Sa nomination, déjà critiquée dès l’annonce, avait suscité la méfiance de nombreux partis, qui jugeaient son profil trop technocratique et éloigné des attentes populaires. Cette démission éclair accentue une crise institutionnelle déjà profonde, sur fond de mécontentement social et de fracture politique persistante.
Dans l’opposition, Marine Le Pen a salué une « décision sage », tout en estimant qu’elle ne suffisait pas à rétablir la confiance. Elle a appelé le président Macron à « dissoudre l’Assemblée nationale » afin de redonner la parole au peuple. Même son de cloche du côté de Jordan Bardella, président du Rassemblement national, qui a déclaré : « Sans dissolution, il ne peut y avoir de stabilité retrouvée. »

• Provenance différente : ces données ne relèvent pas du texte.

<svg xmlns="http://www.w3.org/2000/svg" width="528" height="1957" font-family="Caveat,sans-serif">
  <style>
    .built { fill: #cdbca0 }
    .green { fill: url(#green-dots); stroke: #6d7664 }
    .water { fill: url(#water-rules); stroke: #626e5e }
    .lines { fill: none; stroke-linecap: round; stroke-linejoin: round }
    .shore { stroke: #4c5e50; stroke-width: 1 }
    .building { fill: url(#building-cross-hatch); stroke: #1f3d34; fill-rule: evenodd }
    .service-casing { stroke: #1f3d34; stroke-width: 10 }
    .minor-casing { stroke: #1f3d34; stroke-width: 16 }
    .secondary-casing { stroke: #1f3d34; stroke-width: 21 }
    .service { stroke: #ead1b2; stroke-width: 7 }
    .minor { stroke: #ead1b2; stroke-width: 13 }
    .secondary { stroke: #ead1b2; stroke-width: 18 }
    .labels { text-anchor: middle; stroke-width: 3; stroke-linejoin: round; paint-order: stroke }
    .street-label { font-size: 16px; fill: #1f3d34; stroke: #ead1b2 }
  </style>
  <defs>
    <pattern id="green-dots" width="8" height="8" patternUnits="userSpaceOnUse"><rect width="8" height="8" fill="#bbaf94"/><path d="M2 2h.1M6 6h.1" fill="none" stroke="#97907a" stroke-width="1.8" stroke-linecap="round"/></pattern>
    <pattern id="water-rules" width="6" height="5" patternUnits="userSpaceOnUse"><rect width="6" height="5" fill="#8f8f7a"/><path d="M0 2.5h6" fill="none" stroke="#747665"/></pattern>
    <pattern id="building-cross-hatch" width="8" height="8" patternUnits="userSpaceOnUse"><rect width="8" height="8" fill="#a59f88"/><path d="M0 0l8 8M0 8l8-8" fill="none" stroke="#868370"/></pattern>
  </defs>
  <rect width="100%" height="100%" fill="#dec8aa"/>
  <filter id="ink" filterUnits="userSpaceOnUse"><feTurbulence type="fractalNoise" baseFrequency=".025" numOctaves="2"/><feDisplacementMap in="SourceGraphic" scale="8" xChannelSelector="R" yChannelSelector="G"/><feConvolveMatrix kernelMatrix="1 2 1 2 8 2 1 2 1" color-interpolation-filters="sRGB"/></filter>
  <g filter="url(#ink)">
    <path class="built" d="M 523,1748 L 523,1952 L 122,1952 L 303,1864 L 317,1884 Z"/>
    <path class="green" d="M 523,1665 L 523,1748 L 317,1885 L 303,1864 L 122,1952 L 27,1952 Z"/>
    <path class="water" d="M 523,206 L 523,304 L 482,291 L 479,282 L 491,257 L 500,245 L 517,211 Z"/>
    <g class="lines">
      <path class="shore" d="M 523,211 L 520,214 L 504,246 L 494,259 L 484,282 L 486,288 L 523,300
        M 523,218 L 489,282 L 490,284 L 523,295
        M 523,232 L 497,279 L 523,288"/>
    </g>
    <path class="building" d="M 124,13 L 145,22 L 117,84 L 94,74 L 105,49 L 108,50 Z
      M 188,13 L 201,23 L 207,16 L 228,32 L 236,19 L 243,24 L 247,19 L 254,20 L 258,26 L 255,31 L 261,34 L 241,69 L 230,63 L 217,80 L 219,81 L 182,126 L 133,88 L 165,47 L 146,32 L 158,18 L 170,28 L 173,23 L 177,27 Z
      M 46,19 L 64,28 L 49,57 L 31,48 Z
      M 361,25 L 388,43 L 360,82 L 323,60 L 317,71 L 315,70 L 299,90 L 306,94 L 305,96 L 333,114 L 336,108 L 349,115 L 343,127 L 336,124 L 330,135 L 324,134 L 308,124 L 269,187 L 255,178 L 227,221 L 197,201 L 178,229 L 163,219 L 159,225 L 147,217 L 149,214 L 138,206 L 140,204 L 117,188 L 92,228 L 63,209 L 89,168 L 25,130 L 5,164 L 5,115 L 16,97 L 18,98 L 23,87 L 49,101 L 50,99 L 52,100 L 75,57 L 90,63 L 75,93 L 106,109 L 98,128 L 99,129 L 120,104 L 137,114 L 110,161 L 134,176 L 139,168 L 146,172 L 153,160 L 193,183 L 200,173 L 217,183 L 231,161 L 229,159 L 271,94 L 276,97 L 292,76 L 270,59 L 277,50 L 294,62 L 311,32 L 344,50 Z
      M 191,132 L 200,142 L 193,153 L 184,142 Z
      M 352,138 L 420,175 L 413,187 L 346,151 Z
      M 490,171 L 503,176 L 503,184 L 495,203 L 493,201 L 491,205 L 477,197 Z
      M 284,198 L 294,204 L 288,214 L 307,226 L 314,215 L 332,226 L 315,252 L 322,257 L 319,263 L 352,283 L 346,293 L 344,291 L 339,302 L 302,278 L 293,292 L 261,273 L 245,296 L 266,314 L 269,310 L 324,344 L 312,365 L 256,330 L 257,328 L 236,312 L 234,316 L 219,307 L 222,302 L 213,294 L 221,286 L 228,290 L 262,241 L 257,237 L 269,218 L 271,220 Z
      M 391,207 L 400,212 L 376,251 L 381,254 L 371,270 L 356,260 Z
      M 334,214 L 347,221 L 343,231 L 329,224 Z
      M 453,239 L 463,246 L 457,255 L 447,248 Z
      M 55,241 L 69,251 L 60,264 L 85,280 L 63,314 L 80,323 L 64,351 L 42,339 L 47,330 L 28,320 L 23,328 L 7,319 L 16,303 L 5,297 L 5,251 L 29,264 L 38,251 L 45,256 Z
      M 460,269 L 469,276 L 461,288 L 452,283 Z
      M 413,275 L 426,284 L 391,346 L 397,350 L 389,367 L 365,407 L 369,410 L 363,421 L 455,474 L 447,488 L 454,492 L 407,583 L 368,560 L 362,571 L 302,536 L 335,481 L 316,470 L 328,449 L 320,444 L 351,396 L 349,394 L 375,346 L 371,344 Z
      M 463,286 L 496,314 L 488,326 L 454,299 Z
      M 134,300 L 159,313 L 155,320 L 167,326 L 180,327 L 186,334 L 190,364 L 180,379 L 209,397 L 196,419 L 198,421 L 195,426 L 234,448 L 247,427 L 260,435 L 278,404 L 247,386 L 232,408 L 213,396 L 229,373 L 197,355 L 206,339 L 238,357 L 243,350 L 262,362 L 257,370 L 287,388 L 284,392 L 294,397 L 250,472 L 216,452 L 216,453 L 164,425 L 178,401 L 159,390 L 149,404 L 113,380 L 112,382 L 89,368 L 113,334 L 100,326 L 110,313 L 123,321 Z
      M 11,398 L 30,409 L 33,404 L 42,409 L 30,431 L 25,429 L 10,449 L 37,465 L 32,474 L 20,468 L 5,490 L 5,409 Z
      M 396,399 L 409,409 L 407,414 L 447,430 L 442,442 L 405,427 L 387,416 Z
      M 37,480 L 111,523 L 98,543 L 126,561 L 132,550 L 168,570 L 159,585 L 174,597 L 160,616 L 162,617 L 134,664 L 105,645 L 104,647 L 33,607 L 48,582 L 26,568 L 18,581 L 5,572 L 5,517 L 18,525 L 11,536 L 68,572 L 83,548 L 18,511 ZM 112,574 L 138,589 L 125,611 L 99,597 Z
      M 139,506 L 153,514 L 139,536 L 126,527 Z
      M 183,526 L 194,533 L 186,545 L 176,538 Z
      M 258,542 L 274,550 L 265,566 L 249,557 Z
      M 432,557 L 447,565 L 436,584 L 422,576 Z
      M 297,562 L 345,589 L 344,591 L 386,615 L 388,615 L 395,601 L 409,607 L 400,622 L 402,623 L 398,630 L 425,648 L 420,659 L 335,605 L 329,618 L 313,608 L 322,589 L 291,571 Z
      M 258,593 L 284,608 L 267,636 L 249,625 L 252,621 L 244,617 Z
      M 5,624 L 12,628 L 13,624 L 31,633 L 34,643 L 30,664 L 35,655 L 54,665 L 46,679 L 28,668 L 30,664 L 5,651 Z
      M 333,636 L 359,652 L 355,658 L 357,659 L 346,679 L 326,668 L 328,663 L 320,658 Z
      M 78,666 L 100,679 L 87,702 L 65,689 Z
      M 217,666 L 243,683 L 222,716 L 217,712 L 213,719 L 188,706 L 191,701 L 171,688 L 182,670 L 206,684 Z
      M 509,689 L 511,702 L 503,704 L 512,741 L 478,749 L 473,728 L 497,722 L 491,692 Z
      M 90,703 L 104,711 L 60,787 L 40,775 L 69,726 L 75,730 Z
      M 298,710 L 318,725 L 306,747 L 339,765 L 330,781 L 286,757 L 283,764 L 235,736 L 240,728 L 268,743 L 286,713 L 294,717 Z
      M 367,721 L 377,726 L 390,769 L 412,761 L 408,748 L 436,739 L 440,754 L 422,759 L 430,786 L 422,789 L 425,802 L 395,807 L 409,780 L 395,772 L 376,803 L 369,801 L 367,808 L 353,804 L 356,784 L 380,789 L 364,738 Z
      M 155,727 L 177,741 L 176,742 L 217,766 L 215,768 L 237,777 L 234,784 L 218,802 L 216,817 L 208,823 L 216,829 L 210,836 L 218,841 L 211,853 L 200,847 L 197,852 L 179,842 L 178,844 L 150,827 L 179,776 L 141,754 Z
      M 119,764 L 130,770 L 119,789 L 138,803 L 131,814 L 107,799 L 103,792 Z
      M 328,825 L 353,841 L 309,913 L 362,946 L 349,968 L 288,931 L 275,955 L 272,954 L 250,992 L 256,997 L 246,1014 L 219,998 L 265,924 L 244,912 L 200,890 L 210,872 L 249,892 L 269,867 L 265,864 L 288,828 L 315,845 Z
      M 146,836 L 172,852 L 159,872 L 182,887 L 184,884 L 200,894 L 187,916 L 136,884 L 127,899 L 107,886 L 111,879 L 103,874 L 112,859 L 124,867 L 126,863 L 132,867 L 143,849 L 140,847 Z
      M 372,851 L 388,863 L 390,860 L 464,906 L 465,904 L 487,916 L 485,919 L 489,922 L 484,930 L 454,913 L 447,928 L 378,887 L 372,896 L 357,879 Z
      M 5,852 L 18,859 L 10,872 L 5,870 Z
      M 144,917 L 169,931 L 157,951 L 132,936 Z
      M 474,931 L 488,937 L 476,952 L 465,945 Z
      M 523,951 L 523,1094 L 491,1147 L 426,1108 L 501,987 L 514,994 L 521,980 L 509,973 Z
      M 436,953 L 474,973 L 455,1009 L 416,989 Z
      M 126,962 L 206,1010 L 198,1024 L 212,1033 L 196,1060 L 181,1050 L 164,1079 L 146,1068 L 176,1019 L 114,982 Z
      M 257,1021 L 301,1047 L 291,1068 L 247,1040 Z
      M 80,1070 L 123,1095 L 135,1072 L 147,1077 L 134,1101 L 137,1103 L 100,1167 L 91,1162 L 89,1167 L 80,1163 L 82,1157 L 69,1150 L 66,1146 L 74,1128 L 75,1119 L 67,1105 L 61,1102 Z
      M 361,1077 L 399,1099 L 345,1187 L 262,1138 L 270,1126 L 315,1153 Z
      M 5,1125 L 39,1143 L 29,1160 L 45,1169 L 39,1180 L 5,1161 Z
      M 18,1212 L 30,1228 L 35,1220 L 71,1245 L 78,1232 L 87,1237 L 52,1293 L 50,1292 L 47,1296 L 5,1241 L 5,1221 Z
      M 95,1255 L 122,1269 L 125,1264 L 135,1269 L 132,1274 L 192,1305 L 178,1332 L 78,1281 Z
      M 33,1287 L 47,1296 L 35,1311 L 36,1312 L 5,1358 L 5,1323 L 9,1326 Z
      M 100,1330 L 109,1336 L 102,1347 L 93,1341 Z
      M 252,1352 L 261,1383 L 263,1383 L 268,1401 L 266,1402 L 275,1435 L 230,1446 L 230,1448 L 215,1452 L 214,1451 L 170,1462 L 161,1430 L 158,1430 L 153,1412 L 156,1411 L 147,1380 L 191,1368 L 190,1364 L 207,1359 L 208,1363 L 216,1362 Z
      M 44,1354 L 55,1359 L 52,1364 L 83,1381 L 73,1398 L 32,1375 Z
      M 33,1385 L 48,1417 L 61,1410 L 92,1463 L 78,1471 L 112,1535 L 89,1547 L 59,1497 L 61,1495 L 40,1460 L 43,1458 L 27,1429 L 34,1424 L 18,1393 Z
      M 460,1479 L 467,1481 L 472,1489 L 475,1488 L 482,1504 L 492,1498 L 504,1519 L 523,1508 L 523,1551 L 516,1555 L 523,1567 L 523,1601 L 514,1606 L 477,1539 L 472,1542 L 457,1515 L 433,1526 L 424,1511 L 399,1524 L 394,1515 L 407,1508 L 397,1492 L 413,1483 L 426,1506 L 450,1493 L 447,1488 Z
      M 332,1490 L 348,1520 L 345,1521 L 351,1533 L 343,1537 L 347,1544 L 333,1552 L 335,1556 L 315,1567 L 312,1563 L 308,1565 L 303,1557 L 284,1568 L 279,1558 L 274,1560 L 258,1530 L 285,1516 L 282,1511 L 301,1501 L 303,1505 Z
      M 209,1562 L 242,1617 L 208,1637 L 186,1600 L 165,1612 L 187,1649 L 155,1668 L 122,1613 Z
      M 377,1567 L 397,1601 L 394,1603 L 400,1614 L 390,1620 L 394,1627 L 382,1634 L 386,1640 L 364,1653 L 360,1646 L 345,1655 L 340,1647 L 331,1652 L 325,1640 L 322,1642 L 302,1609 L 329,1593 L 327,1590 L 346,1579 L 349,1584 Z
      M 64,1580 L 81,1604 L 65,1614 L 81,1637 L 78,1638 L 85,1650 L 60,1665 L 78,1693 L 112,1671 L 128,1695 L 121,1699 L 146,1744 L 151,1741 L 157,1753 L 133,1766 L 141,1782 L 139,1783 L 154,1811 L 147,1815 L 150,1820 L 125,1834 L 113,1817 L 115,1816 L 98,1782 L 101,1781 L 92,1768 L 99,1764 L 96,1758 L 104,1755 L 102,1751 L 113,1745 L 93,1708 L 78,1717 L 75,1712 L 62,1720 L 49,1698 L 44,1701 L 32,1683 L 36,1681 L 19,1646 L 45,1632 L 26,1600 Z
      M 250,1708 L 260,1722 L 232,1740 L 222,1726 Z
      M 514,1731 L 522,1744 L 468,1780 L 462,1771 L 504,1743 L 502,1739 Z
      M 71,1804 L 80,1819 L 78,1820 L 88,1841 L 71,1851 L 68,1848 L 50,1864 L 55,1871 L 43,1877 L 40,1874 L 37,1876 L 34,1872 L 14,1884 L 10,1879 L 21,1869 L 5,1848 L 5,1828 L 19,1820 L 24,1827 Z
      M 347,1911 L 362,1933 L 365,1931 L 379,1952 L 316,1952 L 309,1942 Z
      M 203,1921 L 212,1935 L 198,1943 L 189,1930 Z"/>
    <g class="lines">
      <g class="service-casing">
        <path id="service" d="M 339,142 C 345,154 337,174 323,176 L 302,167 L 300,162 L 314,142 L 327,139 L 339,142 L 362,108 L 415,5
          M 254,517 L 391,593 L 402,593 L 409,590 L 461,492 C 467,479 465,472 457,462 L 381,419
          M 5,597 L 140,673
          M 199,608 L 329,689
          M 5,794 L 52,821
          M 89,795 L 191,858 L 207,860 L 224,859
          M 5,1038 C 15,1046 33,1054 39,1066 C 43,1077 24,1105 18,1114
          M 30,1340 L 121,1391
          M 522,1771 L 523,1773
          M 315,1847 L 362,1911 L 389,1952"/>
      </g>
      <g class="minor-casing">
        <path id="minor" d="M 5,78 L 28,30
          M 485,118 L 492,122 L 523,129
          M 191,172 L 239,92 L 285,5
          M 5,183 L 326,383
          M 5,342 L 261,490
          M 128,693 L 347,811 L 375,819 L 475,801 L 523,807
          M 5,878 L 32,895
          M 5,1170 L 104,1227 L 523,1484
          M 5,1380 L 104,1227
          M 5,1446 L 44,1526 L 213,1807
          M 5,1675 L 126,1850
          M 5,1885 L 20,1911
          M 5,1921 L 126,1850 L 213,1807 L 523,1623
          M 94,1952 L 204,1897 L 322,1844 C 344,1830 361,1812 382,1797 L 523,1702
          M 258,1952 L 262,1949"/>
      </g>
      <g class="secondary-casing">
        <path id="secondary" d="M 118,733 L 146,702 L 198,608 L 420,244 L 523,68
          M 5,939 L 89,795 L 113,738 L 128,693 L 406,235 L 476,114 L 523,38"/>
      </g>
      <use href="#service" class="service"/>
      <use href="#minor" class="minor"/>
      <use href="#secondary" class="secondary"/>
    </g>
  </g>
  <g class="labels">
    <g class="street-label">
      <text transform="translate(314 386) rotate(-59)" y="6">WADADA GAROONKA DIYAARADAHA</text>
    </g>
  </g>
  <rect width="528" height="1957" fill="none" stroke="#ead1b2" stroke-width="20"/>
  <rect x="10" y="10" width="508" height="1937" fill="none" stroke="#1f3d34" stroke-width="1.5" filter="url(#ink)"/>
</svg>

Cette crise intervient dans un contexte politique fragile, marqué par l’absence de majorité claire à l’Assemblée nationale et par des tensions entre les forces de gauche, du centre et de l’extrême droite. Une dissolution offrirait la possibilité d’organiser de nouvelles élections législatives, mais cette option reste risquée pour tous les camps.